Tobago House of Assembly.
Chief Secretary Orville London has said the arithmetic for the Tobago allocation in the $61.3 billion national budget for fiscal 2014 must be gotten right.

He made it clear that the allocation to the Assembly was not $3.309 billion or equivalent to 5.39 percent of the national budget. He said the allocation was $2.477 billion of which $2,095 billion was for recurrent expenditure, $363 million for capital expenditure and $19 million for the Unemployment Relief Programme (URP). He said the $831.2 million revealed by Finance Minister Larry Howai in his budget presentation on Monday was to be spent by Government Ministries.

London said the Dispute Resolution Commission (DRC) was clear that the THA must receive a minimum of 4.03 percent of the total allocation so what “we did in fact get was somewhere in the vicinity of 4.03 percent which is the norm the Central Government has given Tobago over the years, the minimum allowed under the DRC, therefore it followed the law”.

He said the THA had requested under development $1.98 billion and recurrent $2.97 billion, a total in the vicinity of about $4.95 billion. “It meant therefore that we would have received exactly half of what was requested,” London said in an interview yesterday. (Tuesday 10th September 2013)

He said what was even more significant was that the development funds requested was in the vicinity of $1.98 billion so that with the receipt of $364 million was less than 25 percent. “Anybody would recognise that it is really in your development allocation that you would be able to do the things that would propel the economy and give the island the kind of future that we desire.”

London said it meant that a number of important projects would have to be shelved for yet another year because what will happen was that the Central Government will give minimal sums for items. “It means therefore that none of these projects can be completed with the sum approved, so what we have to do is to lump monies from various items together and in local parlance scrape up money to do a number of smaller projects,” he said.

These include the development of the Cove Eco Industrial and Business Park for which no money was allocated and he found it quite ironical that the Minister would have said Cove would be given Free Zone status.

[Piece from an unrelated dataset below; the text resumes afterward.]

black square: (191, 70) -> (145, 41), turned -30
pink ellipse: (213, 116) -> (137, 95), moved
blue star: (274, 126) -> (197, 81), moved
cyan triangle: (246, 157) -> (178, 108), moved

He said he had made the point to the Minister that the Assembly was to a certain extent hamstrung by the lack of funding for its housing thrust and requested from him that even if he might not be able to give the kind of allocation necessary to provide Tobagonians with the number of housing opportunities on a consistent basis that he should state in the budget his intention, his commitment to a process that the THA could collaborate with the Central Government in accessing the resources whether by loans, grants, public private partnership whatever.

He added that it was quite ironical that in the budget there were a number of opportunities that were made public for the homeowner in Trinidad because of the various strategies the Government was introducing in Trinidad but in the Tobago situation there were no such opportunities.

He said the total allocation to the Division of Settlements and Labour for all the projects at Adventure, Courland, Belle Garden, and Adelphi along with the Home Improvement Grant, the Home Improvement Subsidy, the Home Completion Programme and the new Home Construction Programme left just $20 million for housing construction and at the present prices can provide between 25 to 30 houses.

He said his biggest challenge was that the Minister did not say anything about the housing solutions while his statement on CAL was quite confusing since the Assembly has had challenges with the airline.

He said the Assembly will also have challenges with its Human Resources Development Programme, the GAP programme for shut in persons, the long promised Bacolet Indoor Sporting Complex and the Bacolet Aquatic Centre, among others.

“I am saying all of this to put the people of Tobago on notice that despite what was said in the budget there are a number of projects for which funding would not be available,” London added.